The Federal Government of Nigeria has approved the implementation of the 2026 Fiscal Policy Measures, introducing significant revisions to import tariffs aimed at stimulating growth across key economic sectors. The new policy, signed by Minister of Finance Wale Edun on April 1, 2026, replaces the 2023 framework and adjusts duties on 127 tariff lines, including rice, sugar, vehicles, and industrial inputs.
A major change involves the Import Adjustment Tax on crude palm oil, reduced to 28.75 percent from previous higher rates. In the automotive sector, tariffs on fully built passenger vehicles, including four-wheel drives and station wagons, have been lowered to 40 percent from 70 percent under the 2015 policy. To ease the transition, a 90-day grace period has been granted for importers who opened Form ‘M’ before April 1, allowing clearance at old rates.

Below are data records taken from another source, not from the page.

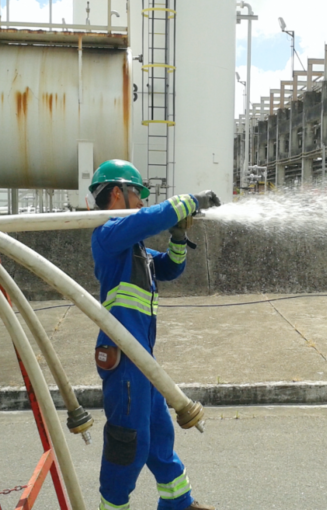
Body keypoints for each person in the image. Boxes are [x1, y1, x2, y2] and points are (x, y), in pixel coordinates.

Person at [89, 159, 221, 510]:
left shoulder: (136, 249)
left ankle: (179, 502)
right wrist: (190, 201)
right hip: (124, 359)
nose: (143, 202)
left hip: (143, 359)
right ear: (116, 193)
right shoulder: (107, 234)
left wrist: (178, 236)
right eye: (138, 194)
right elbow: (151, 218)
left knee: (160, 435)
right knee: (128, 443)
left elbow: (171, 268)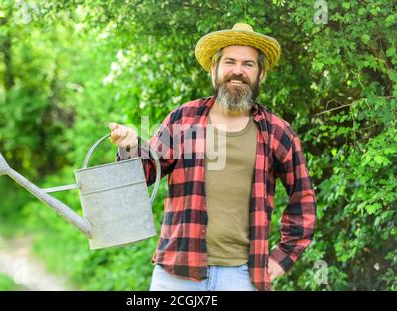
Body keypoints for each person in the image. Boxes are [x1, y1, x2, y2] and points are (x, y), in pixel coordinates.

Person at [109, 23, 317, 291]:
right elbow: (146, 172)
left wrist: (281, 258)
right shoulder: (184, 119)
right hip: (177, 273)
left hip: (243, 276)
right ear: (214, 69)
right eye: (230, 61)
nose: (238, 71)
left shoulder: (277, 132)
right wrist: (129, 146)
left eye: (248, 64)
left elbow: (303, 198)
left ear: (261, 74)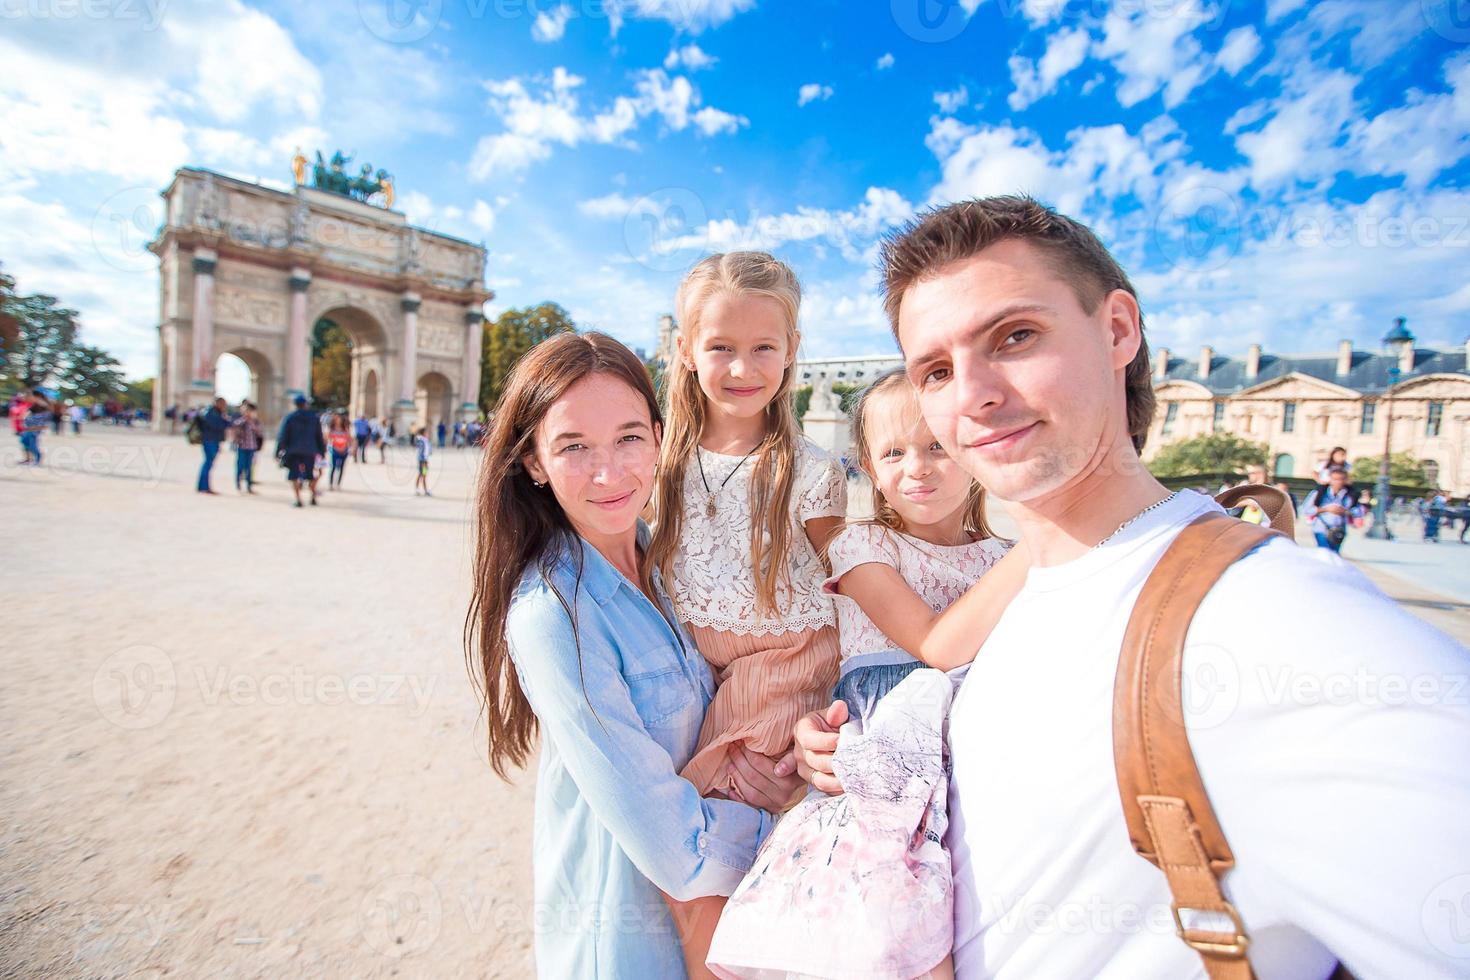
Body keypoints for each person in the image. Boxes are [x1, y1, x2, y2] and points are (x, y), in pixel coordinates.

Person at [792, 196, 1470, 978]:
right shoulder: (1042, 579)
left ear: (1118, 329)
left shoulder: (1281, 625)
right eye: (936, 370)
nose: (971, 394)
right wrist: (855, 751)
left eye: (1015, 337)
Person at [467, 332, 799, 978]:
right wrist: (781, 824)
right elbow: (674, 847)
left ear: (657, 434)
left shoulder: (673, 562)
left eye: (627, 438)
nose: (609, 473)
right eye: (573, 447)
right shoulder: (551, 615)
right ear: (533, 462)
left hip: (720, 930)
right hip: (625, 948)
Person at [707, 370, 1026, 980]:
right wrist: (1047, 532)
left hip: (981, 776)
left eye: (937, 444)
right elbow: (935, 645)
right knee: (897, 947)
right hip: (890, 782)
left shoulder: (1004, 558)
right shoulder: (863, 548)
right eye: (893, 452)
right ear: (868, 467)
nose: (918, 467)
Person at [644, 252, 848, 976]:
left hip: (781, 675)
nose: (743, 366)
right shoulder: (655, 466)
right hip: (703, 679)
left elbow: (857, 597)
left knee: (701, 883)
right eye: (721, 346)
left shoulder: (812, 473)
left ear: (793, 352)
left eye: (765, 347)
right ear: (686, 351)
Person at [276, 394, 325, 508]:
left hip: (293, 451)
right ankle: (312, 496)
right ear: (306, 404)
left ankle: (298, 499)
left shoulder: (290, 418)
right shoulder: (314, 418)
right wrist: (322, 452)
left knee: (294, 475)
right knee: (311, 475)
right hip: (310, 450)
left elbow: (283, 436)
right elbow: (319, 436)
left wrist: (278, 451)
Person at [1302, 466, 1361, 552]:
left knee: (1334, 554)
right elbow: (1306, 509)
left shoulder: (1351, 494)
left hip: (1339, 529)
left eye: (1341, 479)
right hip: (1322, 528)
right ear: (1330, 479)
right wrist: (1326, 509)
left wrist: (1345, 511)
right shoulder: (1320, 492)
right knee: (1325, 553)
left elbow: (1358, 511)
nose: (1338, 482)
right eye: (1335, 479)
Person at [195, 396, 231, 494]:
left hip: (211, 440)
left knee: (208, 464)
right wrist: (225, 421)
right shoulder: (212, 413)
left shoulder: (213, 412)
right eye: (223, 404)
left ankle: (203, 486)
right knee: (208, 464)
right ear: (218, 403)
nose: (224, 406)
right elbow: (219, 425)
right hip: (210, 440)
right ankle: (204, 487)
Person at [230, 401, 264, 493]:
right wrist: (244, 420)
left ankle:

The policy also introduces a new excise duty regime and a green tax surcharge, both set to take effect from July 1, 2026. Key tariff adjustments include a reduction in rice duties to 47.5 percent (from 70 percent), wheat flour to 70 percent, and refined salt to 55 percent (from 70 percent). Industrial inputs such as zinc-coated steel sheets now attract 35 percent duty, down from 45 percent, while machinery and certain vehicles remain exempt from the green tax.
The government says the reforms aim to balance revenue generation with economic stimulation, supporting local industries and easing the cost of critical imports. Exemptions from the green tax include vehicles below 2000cc, mass transit buses, electric vehicles, and locally manufactured vehicles under specified headings.
These measures form part of Nigeria’s broader strategy to enhance competitiveness, protect domestic production, and foster sustainable economic growth.